> **Brief**
Write out every record below exactly as it stands, leaving the pictures out.

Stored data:
════════════════

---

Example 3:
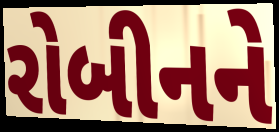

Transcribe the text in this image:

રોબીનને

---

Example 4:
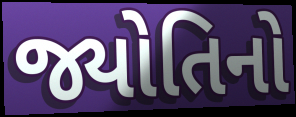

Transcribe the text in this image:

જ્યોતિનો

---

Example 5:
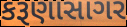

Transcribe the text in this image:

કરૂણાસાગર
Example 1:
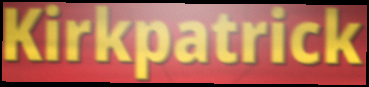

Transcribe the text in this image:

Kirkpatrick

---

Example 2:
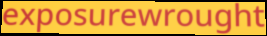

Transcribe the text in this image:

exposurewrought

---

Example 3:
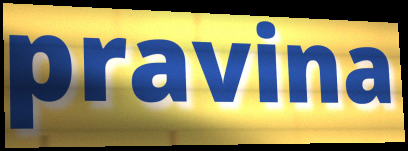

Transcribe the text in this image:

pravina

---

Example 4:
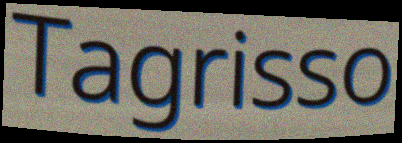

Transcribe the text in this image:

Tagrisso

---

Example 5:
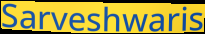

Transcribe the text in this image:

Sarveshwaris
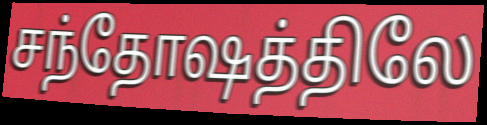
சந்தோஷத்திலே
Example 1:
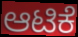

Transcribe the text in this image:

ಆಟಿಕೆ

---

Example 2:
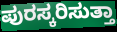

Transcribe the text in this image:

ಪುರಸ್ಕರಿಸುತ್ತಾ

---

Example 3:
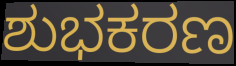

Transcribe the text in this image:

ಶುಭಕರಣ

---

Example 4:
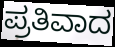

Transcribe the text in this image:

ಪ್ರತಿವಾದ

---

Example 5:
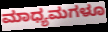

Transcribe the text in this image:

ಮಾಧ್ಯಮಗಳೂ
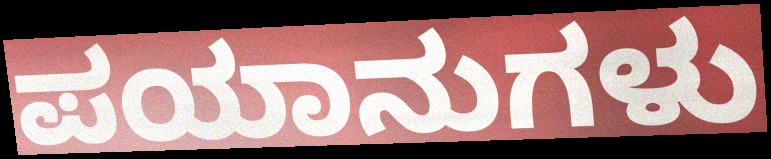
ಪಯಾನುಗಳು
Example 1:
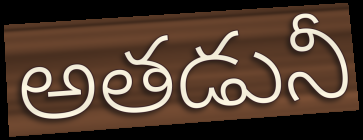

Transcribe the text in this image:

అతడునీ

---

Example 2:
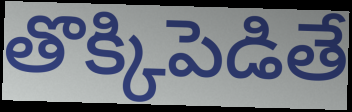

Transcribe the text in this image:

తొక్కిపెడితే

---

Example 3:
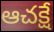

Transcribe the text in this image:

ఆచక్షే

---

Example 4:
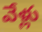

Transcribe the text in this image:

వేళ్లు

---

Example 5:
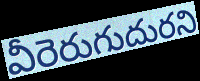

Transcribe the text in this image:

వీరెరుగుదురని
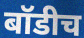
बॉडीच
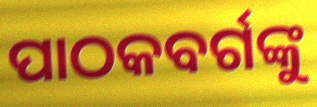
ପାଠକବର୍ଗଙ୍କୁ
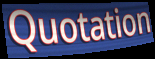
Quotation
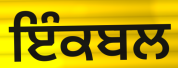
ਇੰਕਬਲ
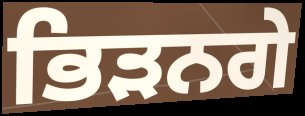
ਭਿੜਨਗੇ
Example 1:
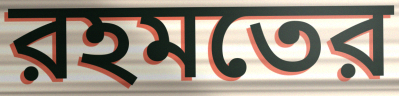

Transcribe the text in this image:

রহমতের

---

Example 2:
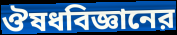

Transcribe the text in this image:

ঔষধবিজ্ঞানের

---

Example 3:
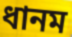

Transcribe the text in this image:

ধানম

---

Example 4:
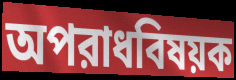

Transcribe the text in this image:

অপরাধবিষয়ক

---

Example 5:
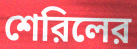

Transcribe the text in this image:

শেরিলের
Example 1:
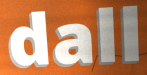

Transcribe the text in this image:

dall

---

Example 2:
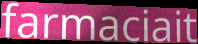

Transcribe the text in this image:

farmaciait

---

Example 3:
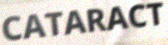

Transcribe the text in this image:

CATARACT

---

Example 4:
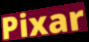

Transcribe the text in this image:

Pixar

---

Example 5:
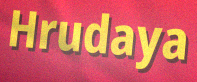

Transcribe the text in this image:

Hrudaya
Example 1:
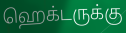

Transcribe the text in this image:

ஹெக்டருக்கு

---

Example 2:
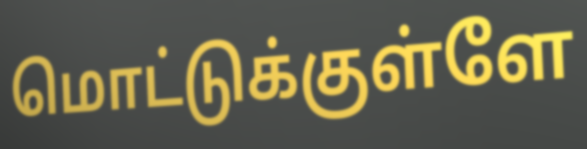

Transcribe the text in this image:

════════════════

> **Problem solution**
---

Example 3:

Transcribe the text in this image:

રોબીનને

---

Example 4:

Transcribe the text in this image:

જ્યોતિનો

---

Example 5:

Transcribe the text in this image:

કરૂણાસાગર
Example 1:

Transcribe the text in this image:

Kirkpatrick

---

Example 2:

Transcribe the text in this image:

exposurewrought

---

Example 3:

Transcribe the text in this image:

pravina

---

Example 4:

Transcribe the text in this image:

Tagrisso

---

Example 5:

Transcribe the text in this image:

Sarveshwaris
சந்தோஷத்திலே
Example 1:

Transcribe the text in this image:

ಆಟಿಕೆ

---

Example 2:

Transcribe the text in this image:

ಪುರಸ್ಕರಿಸುತ್ತಾ

---

Example 3:

Transcribe the text in this image:

ಶುಭಕರಣ

---

Example 4:

Transcribe the text in this image:

ಪ್ರತಿವಾದ

---

Example 5:

Transcribe the text in this image:

ಮಾಧ್ಯಮಗಳೂ
ಪಯಾನುಗಳು
Example 1:

Transcribe the text in this image:

అతడునీ

---

Example 2:

Transcribe the text in this image:

తొక్కిపెడితే

---

Example 3:

Transcribe the text in this image:

ఆచక్షే

---

Example 4:

Transcribe the text in this image:

వేళ్లు

---

Example 5:

Transcribe the text in this image:

వీరెరుగుదురని
बॉडीच
ପାଠକବର୍ଗଙ୍କୁ
Quotation
ਇੰਕਬਲ
ਭਿੜਨਗੇ
Example 1:

Transcribe the text in this image:

রহমতের

---

Example 2:

Transcribe the text in this image:

ঔষধবিজ্ঞানের

---

Example 3:

Transcribe the text in this image:

ধানম

---

Example 4:

Transcribe the text in this image:

অপরাধবিষয়ক

---

Example 5:

Transcribe the text in this image:

শেরিলের
Example 1:

Transcribe the text in this image:

dall

---

Example 2:

Transcribe the text in this image:

farmaciait

---

Example 3:

Transcribe the text in this image:

CATARACT

---

Example 4:

Transcribe the text in this image:

Pixar

---

Example 5:

Transcribe the text in this image:

Hrudaya
Example 1:

Transcribe the text in this image:

ஹெக்டருக்கு

---

Example 2:

Transcribe the text in this image:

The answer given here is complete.